Is this really blogging?
Friday, July 23, 2010 at 9:56AM The best business blogs are those that have a personal feel to them where you get to know the person or people behind the posts. Some good examples that I regularly read are A VC, The Obvious? andBuzzMachine. I trust the authors of those blogs and feel they believe in what they write.
I'm sure ghost writing services for blogs have been around as long as blogs have existed and no doubt do a lot to help with the SEO of corporate web sites. However, in the long term I think it will become a zero-sum game as content is created purely to get more Google juice and not to express the thoughts and reflections of the people really running the business. Emotional connections with an author and, by extension, their company will ultimately have more value than another cynical top ten list of this or that.


Reader Comments (3)
I share your view that blogs where the personality of the author comes through tend to be more engaging, and that is arguably no surprise given the way in which we make meaning relationally and seek to establish some sense of the person writing and what we might have in common.
However, the is a potentially (huge) issue with creating emotional connections with bloggers and in turn the company/brand they represent. If by emotional connection, you mean rapport/liking/friendship or anything remotely like that, then the expectations that sets up in the minds of customers/clients are different to those which exist if the relationship is kept 'professional'.
Dan Arialy has written about this in some detail in his book Predictably Irrational, the gist of his argument being that brands that attempt to be 'friends' with their customers and then suddenly switch to professional/impersonal mode e.g. when faced with complaints, or say refusing credit when a bank etc, lose significant brand loyalty/trust. And it takes considerably longer to rebuild that trust once lost.
Good blog by the way.
Steve
thanks, Steve - I think that's a good point about the dangers of brands being friends one minute and impersonal the next. Perhaps corporate blogging does not really scale as there are too many touch points for large companies where messages can get confused. I'm going to check out Dan Arialy's book.

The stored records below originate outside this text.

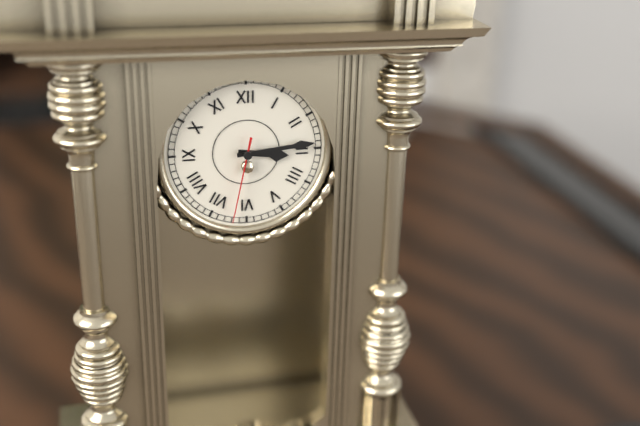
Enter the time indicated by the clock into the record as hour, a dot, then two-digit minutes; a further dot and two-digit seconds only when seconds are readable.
3.14.32
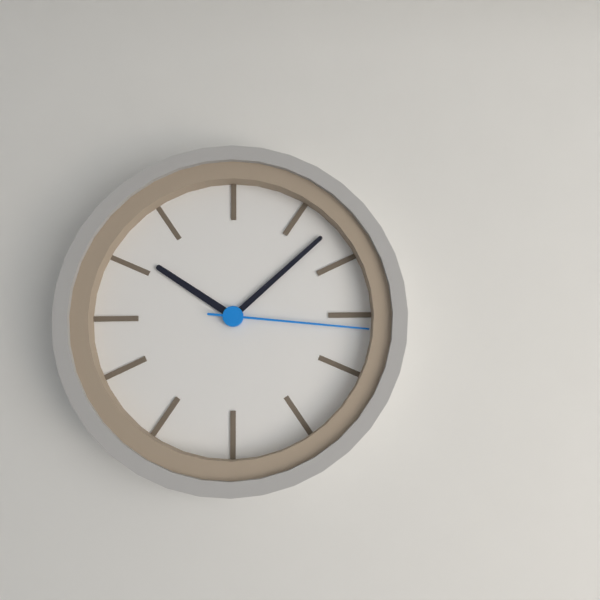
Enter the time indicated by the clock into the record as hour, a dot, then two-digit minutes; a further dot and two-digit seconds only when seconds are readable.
10.08.16
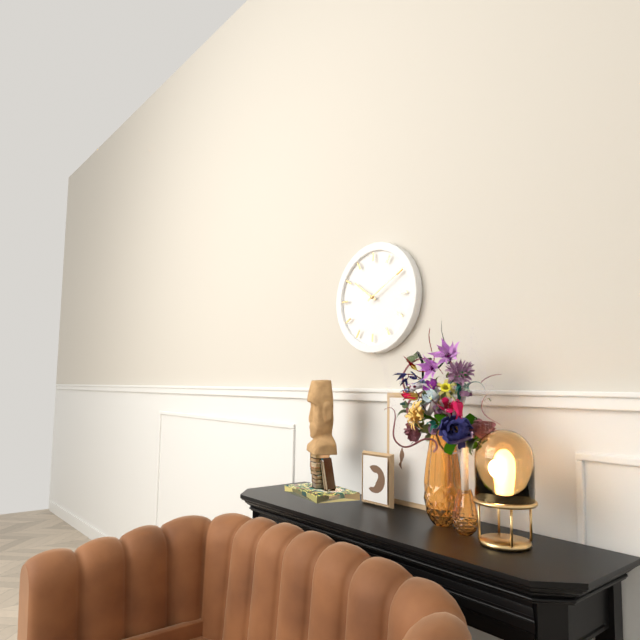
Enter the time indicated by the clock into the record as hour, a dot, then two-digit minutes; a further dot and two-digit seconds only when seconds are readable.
10.10
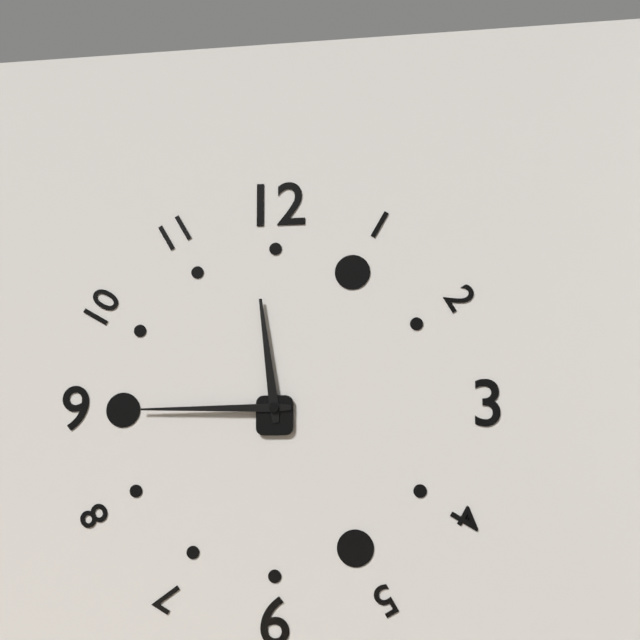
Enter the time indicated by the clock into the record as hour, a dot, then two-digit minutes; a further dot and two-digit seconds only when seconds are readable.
11.45
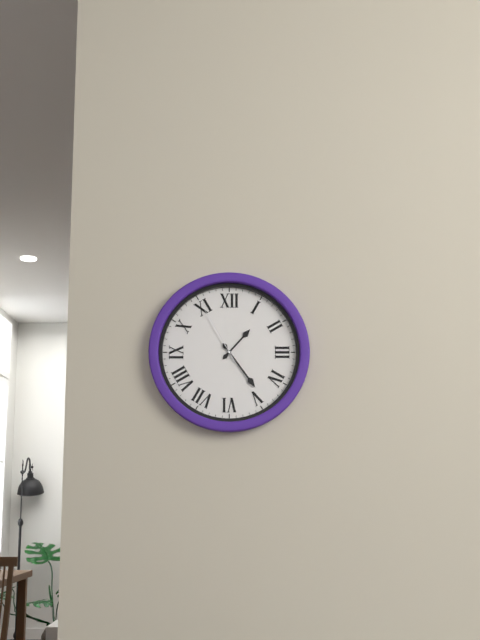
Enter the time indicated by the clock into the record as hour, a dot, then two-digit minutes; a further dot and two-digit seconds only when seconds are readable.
1.24.55
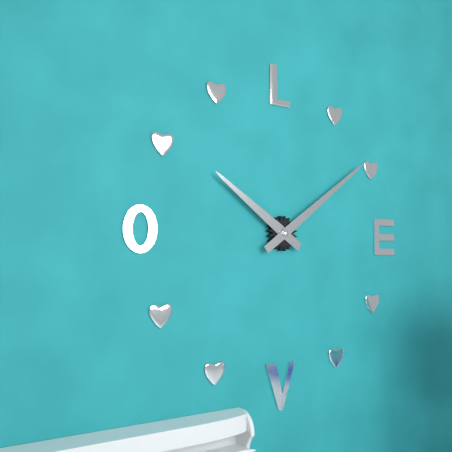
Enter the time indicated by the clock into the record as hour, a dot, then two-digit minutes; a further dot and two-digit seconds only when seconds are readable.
10.09
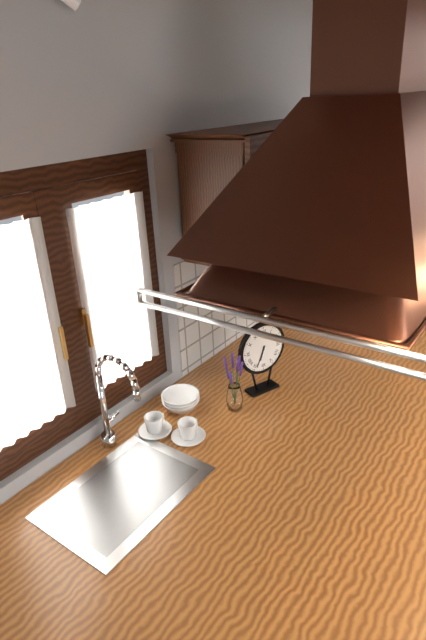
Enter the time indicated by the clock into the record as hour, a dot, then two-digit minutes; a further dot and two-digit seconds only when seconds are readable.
6.34
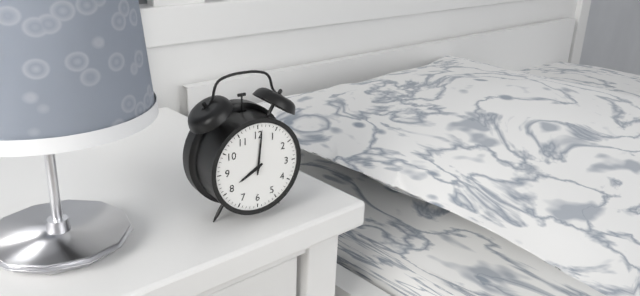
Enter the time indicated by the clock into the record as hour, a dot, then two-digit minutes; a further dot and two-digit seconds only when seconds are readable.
8.01
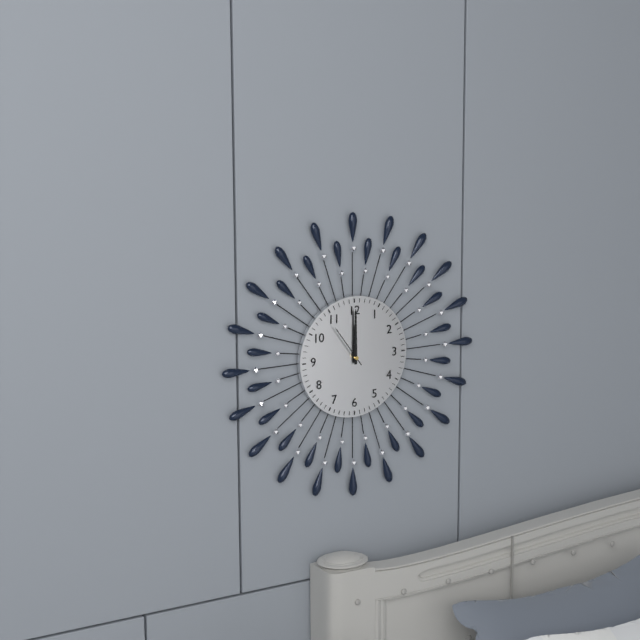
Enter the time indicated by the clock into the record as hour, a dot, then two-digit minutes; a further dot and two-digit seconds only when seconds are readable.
12.00
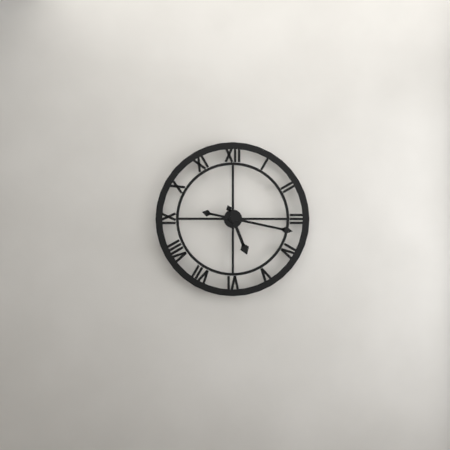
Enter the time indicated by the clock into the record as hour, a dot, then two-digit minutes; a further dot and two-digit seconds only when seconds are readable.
5.17
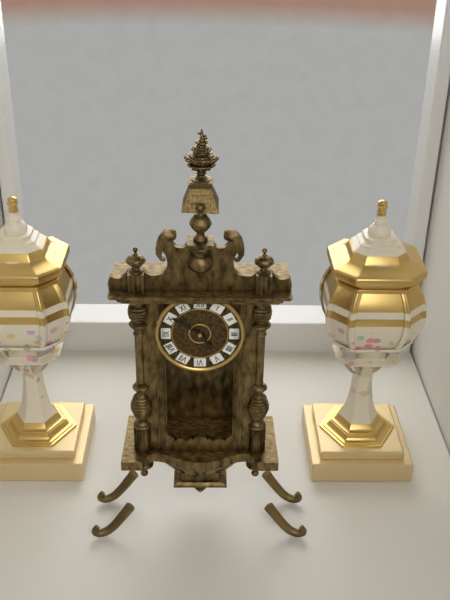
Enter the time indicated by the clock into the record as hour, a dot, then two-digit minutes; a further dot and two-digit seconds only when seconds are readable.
4.51
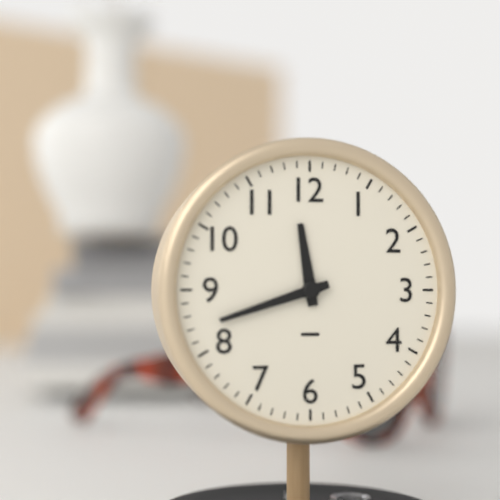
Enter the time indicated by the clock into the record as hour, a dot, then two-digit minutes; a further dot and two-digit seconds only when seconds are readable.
11.42
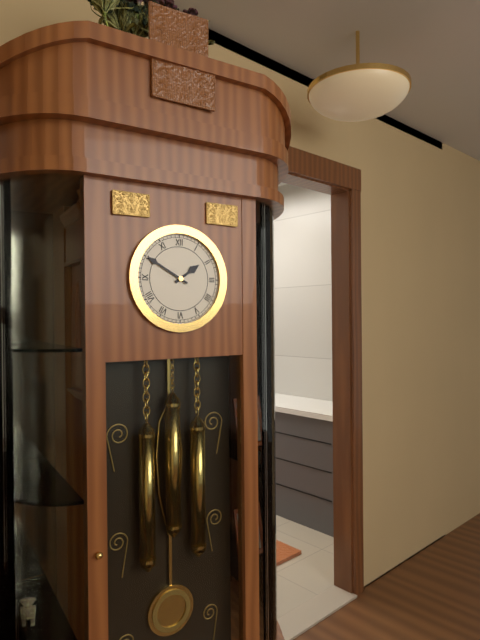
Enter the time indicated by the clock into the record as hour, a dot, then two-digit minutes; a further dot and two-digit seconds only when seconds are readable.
1.50
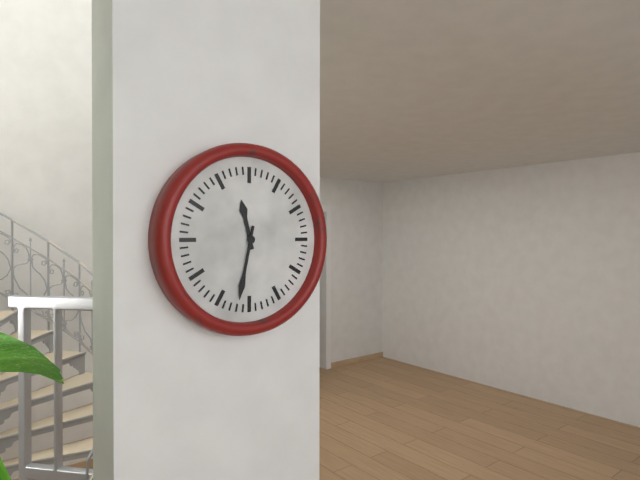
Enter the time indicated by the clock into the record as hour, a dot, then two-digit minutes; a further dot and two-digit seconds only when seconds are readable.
11.32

I think it can scale, providing the organisation in question surface both their own intention and intentionality, plus are honest with themselves about the type of relationship they wish to have with their customers. My sense is that 'relationality', if there is such a thing, is often assumed to be both obvious and somehow not important in business, when actually it is the fulcrum around which all human interaction revolves.
It's a good book - accessible with good jumping off points into the research behind it.